# Extract to read
+++

Stalling PPP links

Hello,

I’m experiencing an issue with PPP links that “stall”, in lack of a better work.
This happens with both SSTP and L2TP protocols and maybe with OVPN, though I can’t confirm at this point.
Note that this is not a “general” issue. My CHR-based router serves ~800 VPN connections, with only some showing this issue.

The common factor appears to be connection quality.

What happens is :

PPP establishes fine and is working.
At some point, the dynamic IP and route assigned to the interface generated, i.e. , disappear. The PPP connection it self remains up.
On the remote side, it also remains up. This creates an issue where it doesn’t work, it doesn’t try to reconnect by itself and the remote users, being non-technical, call to report an outage.

I’ve setup static server bindings for each affected secret and set up static routes with the new, static interface as a gateway but on each connection, even though the interface bind to the static one, a dynamic IP and route are also created.

+++

# Records
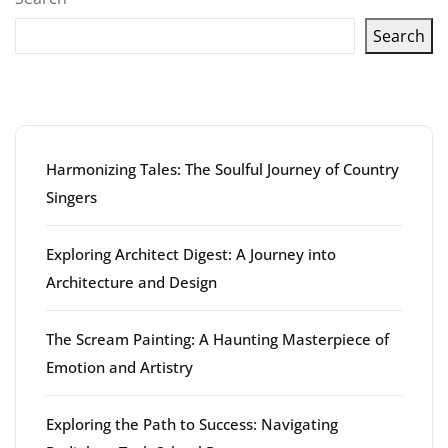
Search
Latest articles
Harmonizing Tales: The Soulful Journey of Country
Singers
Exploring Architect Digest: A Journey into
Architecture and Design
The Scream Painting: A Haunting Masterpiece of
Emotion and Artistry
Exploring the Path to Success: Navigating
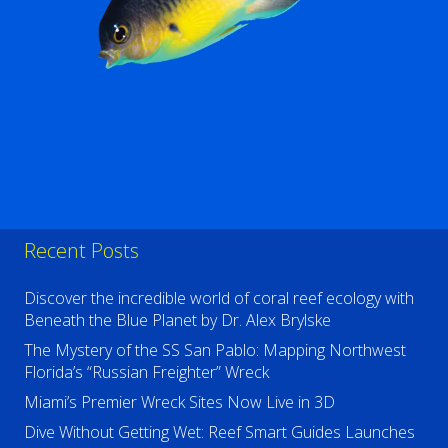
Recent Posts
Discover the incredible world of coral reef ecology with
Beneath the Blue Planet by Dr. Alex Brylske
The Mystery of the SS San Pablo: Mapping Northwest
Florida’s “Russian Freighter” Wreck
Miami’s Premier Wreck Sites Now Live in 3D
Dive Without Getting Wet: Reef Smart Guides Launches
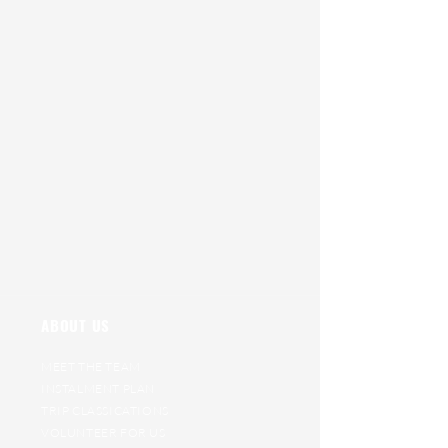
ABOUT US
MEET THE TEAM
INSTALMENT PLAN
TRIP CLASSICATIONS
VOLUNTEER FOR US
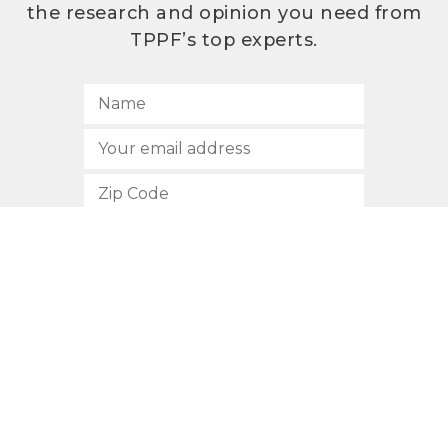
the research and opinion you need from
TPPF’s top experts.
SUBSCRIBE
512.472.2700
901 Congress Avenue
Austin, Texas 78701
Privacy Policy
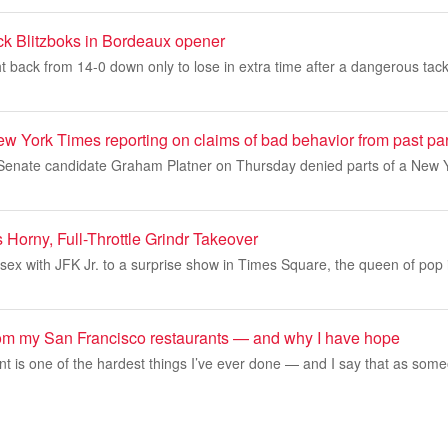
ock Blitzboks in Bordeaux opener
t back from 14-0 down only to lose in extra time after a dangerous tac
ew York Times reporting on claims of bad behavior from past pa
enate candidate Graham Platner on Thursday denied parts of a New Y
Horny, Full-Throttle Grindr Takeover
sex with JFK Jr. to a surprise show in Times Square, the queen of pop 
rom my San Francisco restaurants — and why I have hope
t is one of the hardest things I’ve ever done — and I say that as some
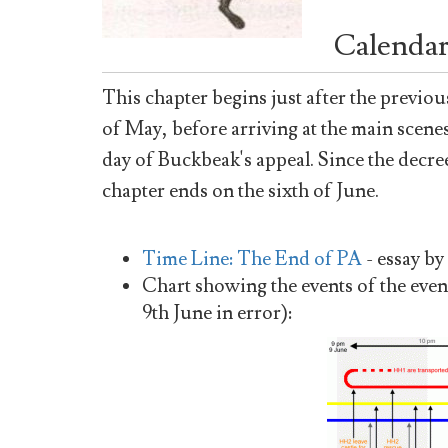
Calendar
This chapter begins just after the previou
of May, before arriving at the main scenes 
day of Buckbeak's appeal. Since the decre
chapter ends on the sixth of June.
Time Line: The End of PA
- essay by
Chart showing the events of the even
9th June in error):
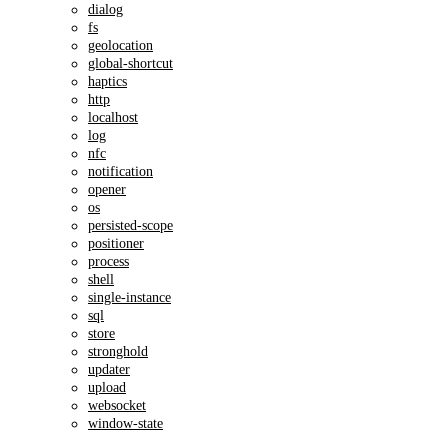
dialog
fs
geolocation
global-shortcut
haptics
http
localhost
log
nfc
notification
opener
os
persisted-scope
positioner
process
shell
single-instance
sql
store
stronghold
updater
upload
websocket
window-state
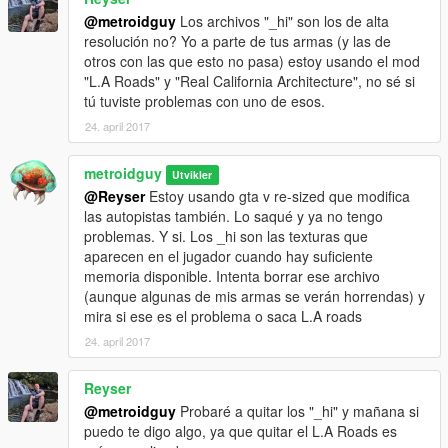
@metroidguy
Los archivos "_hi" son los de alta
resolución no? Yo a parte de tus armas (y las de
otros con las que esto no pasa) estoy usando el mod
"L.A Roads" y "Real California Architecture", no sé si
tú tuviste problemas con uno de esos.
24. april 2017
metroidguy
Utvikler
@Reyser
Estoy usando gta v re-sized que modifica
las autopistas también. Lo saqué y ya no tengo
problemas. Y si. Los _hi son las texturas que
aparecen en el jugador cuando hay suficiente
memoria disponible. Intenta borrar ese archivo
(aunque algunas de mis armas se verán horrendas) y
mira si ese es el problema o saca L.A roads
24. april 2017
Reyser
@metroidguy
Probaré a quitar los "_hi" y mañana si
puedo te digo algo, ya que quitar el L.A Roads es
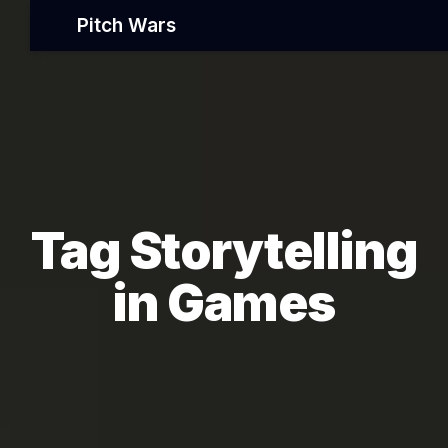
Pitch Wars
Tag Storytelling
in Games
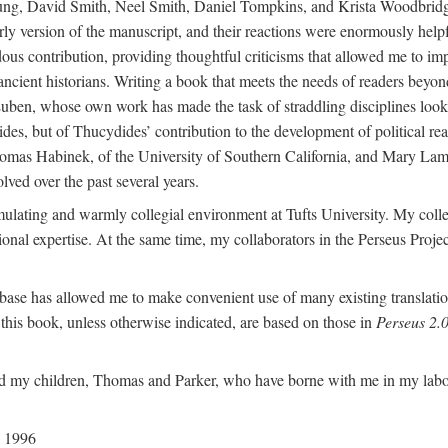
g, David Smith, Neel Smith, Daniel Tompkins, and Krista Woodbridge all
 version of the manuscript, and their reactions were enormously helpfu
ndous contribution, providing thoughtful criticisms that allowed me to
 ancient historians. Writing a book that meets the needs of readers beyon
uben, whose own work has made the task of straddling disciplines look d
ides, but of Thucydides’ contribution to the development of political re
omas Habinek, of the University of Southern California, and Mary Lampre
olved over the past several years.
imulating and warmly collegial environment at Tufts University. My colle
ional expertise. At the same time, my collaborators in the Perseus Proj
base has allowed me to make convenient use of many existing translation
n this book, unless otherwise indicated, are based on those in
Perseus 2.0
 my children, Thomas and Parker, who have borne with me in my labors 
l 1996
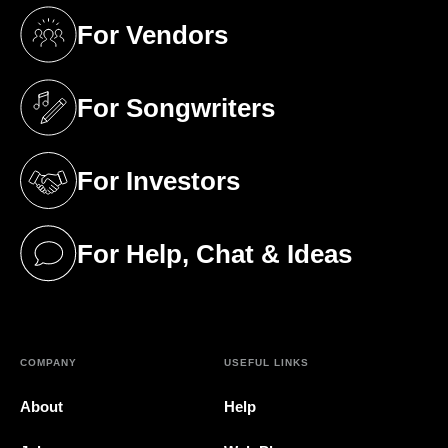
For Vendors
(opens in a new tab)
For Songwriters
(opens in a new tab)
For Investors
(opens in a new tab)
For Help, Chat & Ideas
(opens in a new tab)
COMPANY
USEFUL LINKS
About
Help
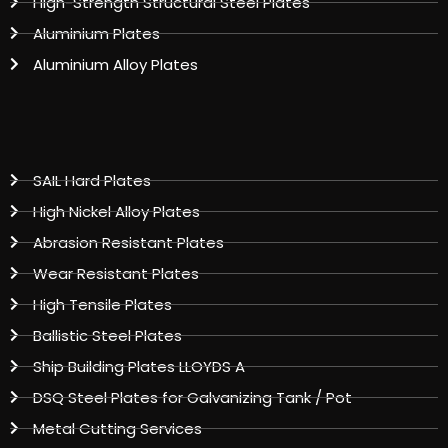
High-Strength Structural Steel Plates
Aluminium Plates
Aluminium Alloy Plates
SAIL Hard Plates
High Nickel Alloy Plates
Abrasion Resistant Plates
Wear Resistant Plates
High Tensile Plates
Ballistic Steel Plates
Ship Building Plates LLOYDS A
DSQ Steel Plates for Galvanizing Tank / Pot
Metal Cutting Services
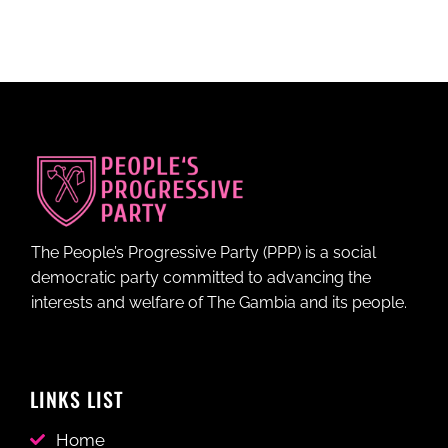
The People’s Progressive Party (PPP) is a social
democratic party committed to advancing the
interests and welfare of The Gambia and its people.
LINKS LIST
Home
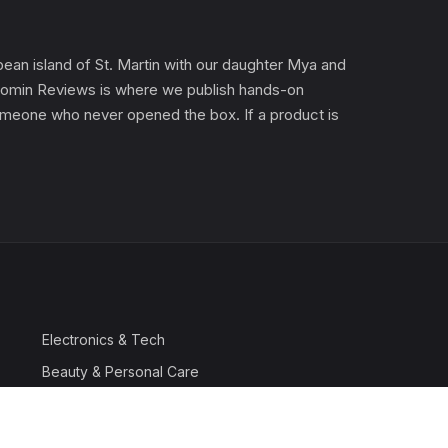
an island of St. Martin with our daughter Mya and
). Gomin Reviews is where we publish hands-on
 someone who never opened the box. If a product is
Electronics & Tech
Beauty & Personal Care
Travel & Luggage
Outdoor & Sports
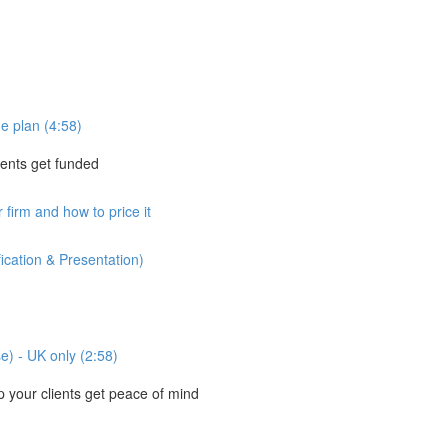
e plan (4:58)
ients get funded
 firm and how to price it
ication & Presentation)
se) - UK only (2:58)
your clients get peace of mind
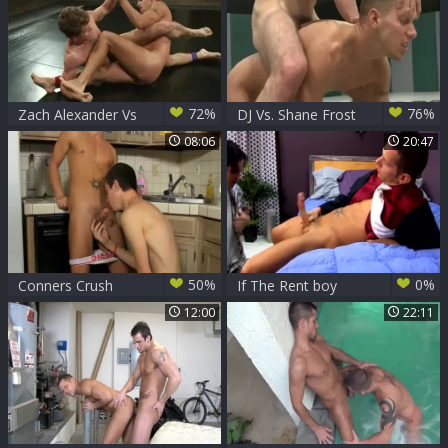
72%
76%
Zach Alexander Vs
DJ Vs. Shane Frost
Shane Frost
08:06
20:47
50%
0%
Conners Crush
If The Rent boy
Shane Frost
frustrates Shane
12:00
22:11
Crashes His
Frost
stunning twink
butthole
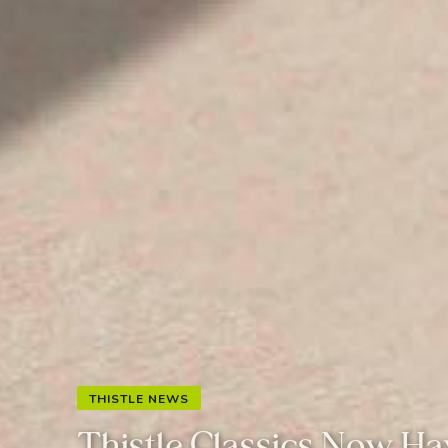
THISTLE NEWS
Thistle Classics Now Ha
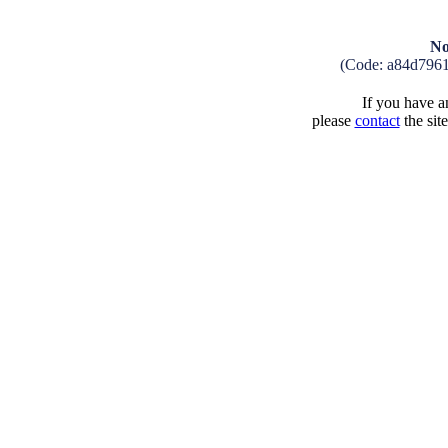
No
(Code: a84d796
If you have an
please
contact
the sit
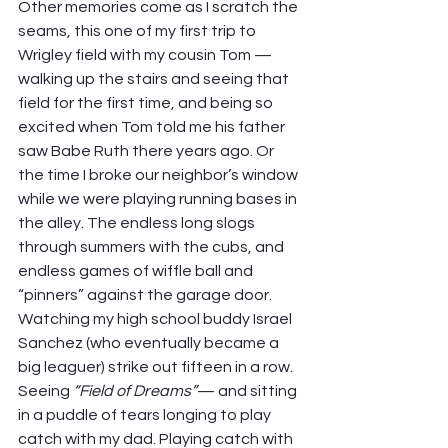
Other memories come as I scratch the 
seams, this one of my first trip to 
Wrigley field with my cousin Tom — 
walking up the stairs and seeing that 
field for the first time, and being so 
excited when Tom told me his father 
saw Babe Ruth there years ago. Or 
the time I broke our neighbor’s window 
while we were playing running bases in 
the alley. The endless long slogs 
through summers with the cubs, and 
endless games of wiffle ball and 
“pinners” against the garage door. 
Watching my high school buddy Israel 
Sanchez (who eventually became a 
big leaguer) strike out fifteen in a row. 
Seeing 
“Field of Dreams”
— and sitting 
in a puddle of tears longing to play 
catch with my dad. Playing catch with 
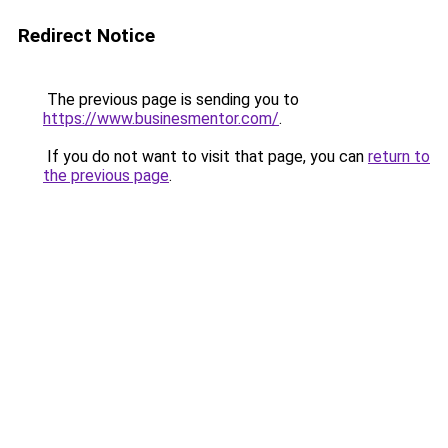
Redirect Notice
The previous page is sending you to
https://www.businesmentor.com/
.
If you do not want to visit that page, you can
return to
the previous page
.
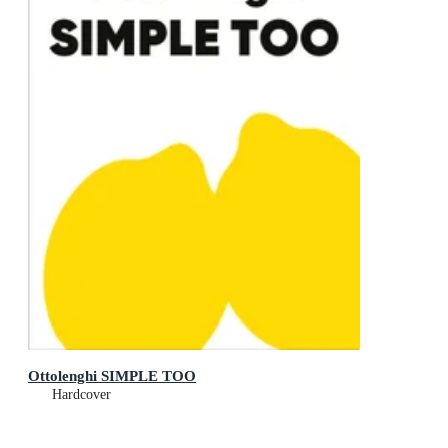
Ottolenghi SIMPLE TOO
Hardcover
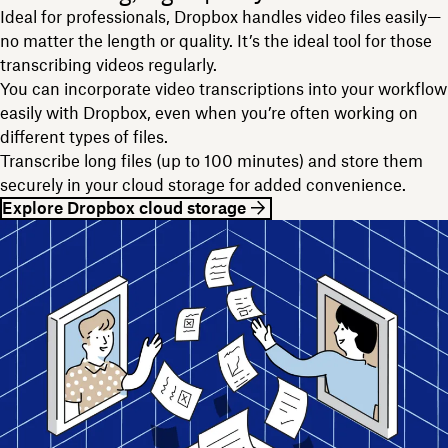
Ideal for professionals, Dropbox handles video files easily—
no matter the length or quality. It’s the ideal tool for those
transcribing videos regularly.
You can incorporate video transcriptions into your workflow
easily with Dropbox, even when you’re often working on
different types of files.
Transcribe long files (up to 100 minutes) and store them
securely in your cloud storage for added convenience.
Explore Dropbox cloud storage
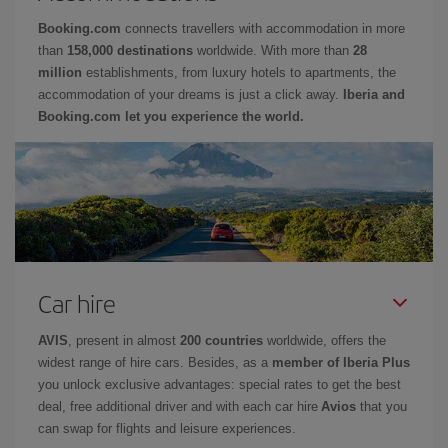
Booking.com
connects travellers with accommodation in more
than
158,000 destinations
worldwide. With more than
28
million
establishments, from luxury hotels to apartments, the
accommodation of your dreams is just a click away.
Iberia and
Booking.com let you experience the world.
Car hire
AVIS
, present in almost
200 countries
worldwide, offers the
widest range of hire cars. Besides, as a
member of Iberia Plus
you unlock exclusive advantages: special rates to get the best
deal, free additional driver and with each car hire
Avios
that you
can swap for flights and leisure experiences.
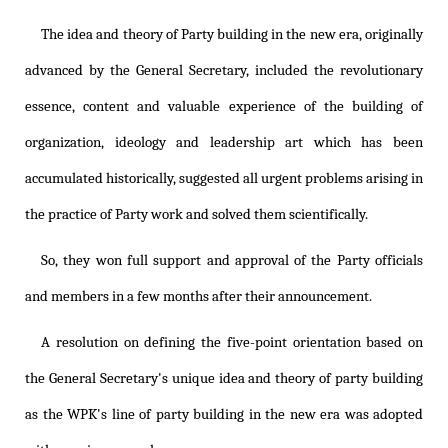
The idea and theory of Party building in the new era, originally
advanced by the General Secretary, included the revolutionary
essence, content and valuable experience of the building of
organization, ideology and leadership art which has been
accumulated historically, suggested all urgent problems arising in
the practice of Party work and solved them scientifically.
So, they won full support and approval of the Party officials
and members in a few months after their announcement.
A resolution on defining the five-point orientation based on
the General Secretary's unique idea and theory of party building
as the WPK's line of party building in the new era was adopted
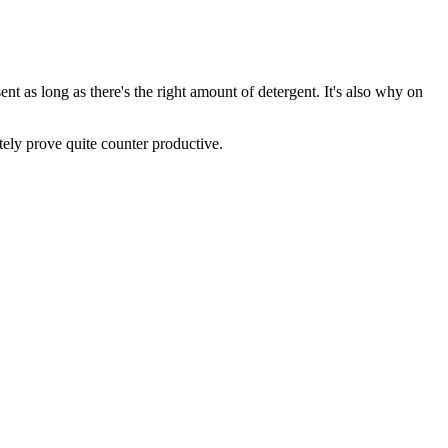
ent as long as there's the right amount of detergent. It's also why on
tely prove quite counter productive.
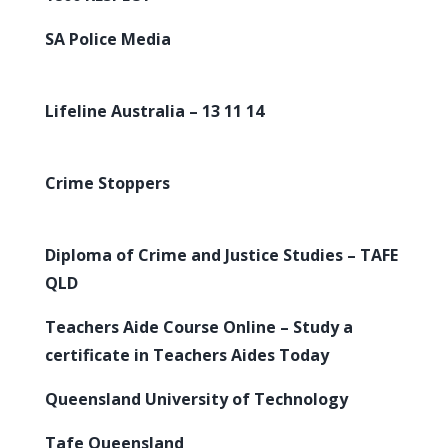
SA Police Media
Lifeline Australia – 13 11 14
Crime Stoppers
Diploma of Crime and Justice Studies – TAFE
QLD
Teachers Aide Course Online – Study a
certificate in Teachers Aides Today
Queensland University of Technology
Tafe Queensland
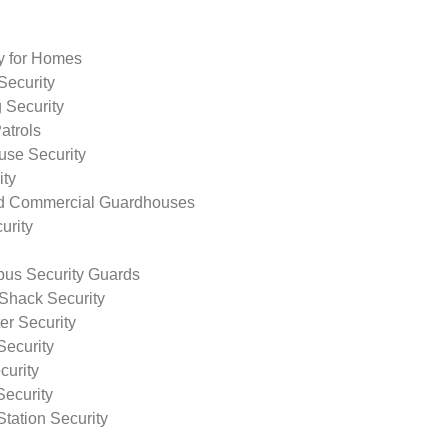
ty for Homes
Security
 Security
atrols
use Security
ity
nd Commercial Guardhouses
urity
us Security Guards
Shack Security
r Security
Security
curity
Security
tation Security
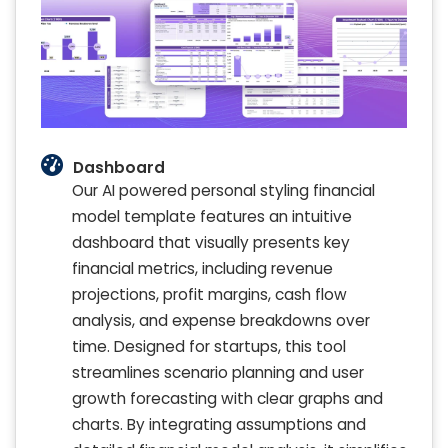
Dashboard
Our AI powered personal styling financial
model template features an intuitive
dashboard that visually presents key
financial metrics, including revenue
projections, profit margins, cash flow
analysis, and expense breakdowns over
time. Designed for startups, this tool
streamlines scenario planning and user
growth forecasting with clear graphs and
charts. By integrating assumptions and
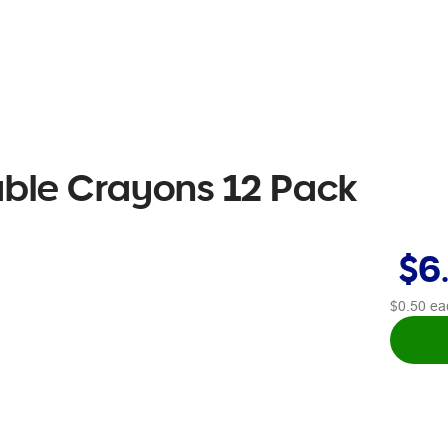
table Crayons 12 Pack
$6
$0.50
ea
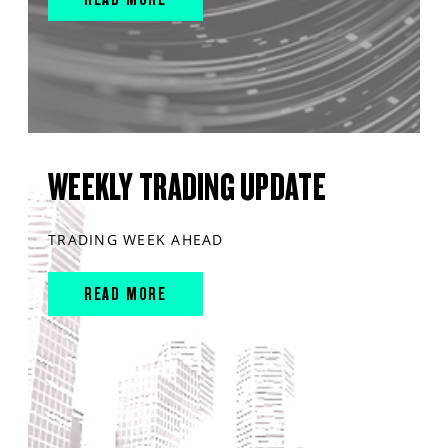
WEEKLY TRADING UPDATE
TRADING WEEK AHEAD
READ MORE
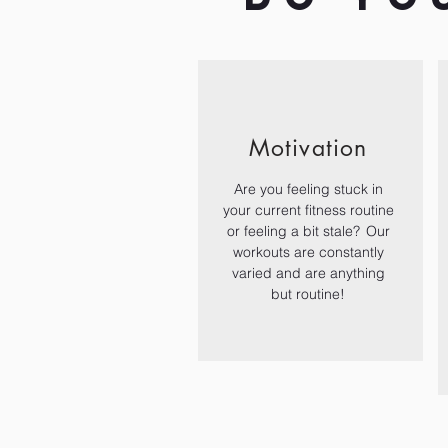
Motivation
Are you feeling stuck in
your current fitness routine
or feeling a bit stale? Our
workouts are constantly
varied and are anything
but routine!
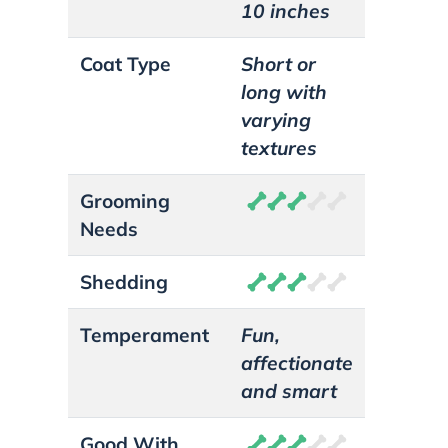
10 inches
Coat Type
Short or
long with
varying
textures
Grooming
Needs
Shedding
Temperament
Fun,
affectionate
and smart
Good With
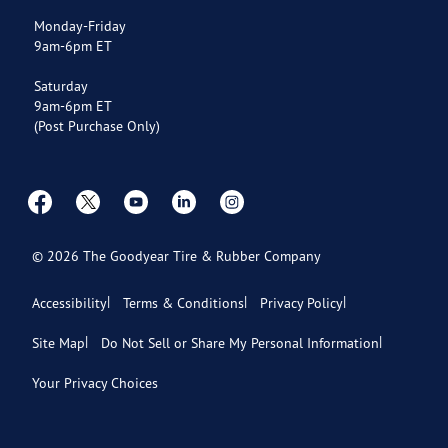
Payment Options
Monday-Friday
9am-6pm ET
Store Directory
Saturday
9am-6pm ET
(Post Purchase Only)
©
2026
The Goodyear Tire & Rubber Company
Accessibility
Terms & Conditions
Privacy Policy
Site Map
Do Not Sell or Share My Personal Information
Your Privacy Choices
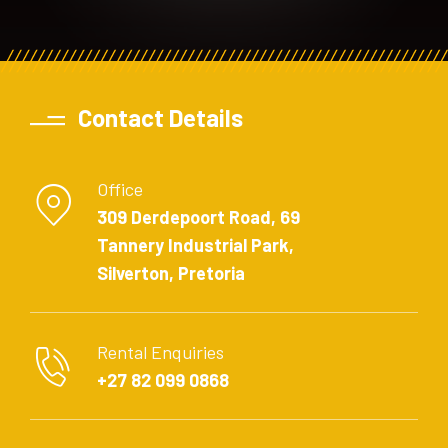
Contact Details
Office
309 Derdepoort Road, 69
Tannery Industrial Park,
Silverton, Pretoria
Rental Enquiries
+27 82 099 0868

+++

# What you will do
(a) Shorten the paragraph of the forum post that begins "I’ve setup static server bindings" while keeping its main facts.
(b) Please return everything in the records from their start down through the line containing "window-state", both ends included, and leave the pictures out of your answer.
The forum post and the records have nothing to do with each other.

# Task responses
(a) Each affected secret was given a static server binding, plus static routes that use the new static interface as gateway. Yet every connection still creates a dynamic IP and route, even though the interface binds to the static one.

(b)
Search
Latest articles
Harmonizing Tales: The Soulful Journey of Country
Singers
Exploring Architect Digest: A Journey into
Architecture and Design
The Scream Painting: A Haunting Masterpiece of
Emotion and Artistry
Exploring the Path to Success: Navigating
Recent Posts
Discover the incredible world of coral reef ecology with
Beneath the Blue Planet by Dr. Alex Brylske
The Mystery of the SS San Pablo: Mapping Northwest
Florida’s “Russian Freighter” Wreck
Miami’s Premier Wreck Sites Now Live in 3D
Dive Without Getting Wet: Reef Smart Guides Launches
ABOUT US
MEET THE TEAM
INSTALMENT PLAN
TRIP CLASSICATIONS
VOLUNTEER FOR US
the research and opinion you need from
TPPF’s top experts.
SUBSCRIBE
512.472.2700
901 Congress Avenue
Austin, Texas 78701
Privacy Policy
ock Blitzboks in Bordeaux opener
t back from 14-0 down only to lose in extra time after a dangerous tac
ew York Times reporting on claims of bad behavior from past pa
enate candidate Graham Platner on Thursday denied parts of a New Y
Horny, Full-Throttle Grindr Takeover
sex with JFK Jr. to a surprise show in Times Square, the queen of pop 
rom my San Francisco restaurants — and why I have hope
t is one of the hardest things I’ve ever done — and I say that as some
Calendar
This chapter begins just after the previou
of May, before arriving at the main scenes 
day of Buckbeak's appeal. Since the decre
chapter ends on the sixth of June.
Time Line: The End of PA
- essay by
Chart showing the events of the even
9th June in error):
dialog
fs
geolocation
global-shortcut
haptics
http
localhost
log
nfc
notification
opener
os
persisted-scope
positioner
process
shell
single-instance
sql
store
stronghold
updater
upload
websocket
window-state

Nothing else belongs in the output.